§ **WHAT IS REQUIRED**: Without changing a single character, copy every record below.

§ **DATA SHOWN**:
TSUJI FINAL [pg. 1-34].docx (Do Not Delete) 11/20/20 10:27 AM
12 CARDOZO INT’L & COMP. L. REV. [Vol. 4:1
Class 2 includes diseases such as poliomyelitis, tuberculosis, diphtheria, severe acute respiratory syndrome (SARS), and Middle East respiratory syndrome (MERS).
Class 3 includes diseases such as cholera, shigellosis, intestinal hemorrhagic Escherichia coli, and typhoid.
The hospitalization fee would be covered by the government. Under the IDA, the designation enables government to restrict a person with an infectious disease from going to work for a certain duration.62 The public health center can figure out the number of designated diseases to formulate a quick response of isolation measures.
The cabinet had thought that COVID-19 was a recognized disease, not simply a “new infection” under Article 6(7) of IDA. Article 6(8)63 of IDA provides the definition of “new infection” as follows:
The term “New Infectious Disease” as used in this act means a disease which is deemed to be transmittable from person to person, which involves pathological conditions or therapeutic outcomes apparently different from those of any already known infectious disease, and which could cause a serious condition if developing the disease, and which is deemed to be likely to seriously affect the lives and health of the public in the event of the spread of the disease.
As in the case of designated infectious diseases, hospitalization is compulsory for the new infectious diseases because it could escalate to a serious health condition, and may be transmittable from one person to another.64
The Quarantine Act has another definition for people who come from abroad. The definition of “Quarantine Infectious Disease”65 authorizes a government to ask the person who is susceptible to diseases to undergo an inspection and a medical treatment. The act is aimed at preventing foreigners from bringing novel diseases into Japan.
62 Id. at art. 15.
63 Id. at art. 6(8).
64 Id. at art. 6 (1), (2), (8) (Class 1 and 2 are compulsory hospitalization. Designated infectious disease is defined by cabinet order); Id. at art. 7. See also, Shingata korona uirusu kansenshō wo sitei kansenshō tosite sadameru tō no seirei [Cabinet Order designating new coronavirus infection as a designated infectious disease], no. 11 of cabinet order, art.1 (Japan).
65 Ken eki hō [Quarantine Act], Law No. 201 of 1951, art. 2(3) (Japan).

§ **PROBLEM SOLUTION**:
TSUJI FINAL [pg. 1-34].docx (Do Not Delete) 11/20/20 10:27 AM
12 CARDOZO INT’L & COMP. L. REV. [Vol. 4:1
Class 2 includes diseases such as poliomyelitis, tuberculosis, diphtheria, severe acute respiratory syndrome (SARS), and Middle East respiratory syndrome (MERS).
Class 3 includes diseases such as cholera, shigellosis, intestinal hemorrhagic Escherichia coli, and typhoid.
The hospitalization fee would be covered by the government. Under the IDA, the designation enables government to restrict a person with an infectious disease from going to work for a certain duration.62 The public health center can figure out the number of designated diseases to formulate a quick response of isolation measures.
The cabinet had thought that COVID-19 was a recognized disease, not simply a “new infection” under Article 6(7) of IDA. Article 6(8)63 of IDA provides the definition of “new infection” as follows:
The term “New Infectious Disease” as used in this act means a disease which is deemed to be transmittable from person to person, which involves pathological conditions or therapeutic outcomes apparently different from those of any already known infectious disease, and which could cause a serious condition if developing the disease, and which is deemed to be likely to seriously affect the lives and health of the public in the event of the spread of the disease.
As in the case of designated infectious diseases, hospitalization is compulsory for the new infectious diseases because it could escalate to a serious health condition, and may be transmittable from one person to another.64
The Quarantine Act has another definition for people who come from abroad. The definition of “Quarantine Infectious Disease”65 authorizes a government to ask the person who is susceptible to diseases to undergo an inspection and a medical treatment. The act is aimed at preventing foreigners from bringing novel diseases into Japan.
62 Id. at art. 15.
63 Id. at art. 6(8).
64 Id. at art. 6 (1), (2), (8) (Class 1 and 2 are compulsory hospitalization. Designated infectious disease is defined by cabinet order); Id. at art. 7. See also, Shingata korona uirusu kansenshō wo sitei kansenshō tosite sadameru tō no seirei [Cabinet Order designating new coronavirus infection as a designated infectious disease], no. 11 of cabinet order, art.1 (Japan).
65 Ken eki hō [Quarantine Act], Law No. 201 of 1951, art. 2(3) (Japan).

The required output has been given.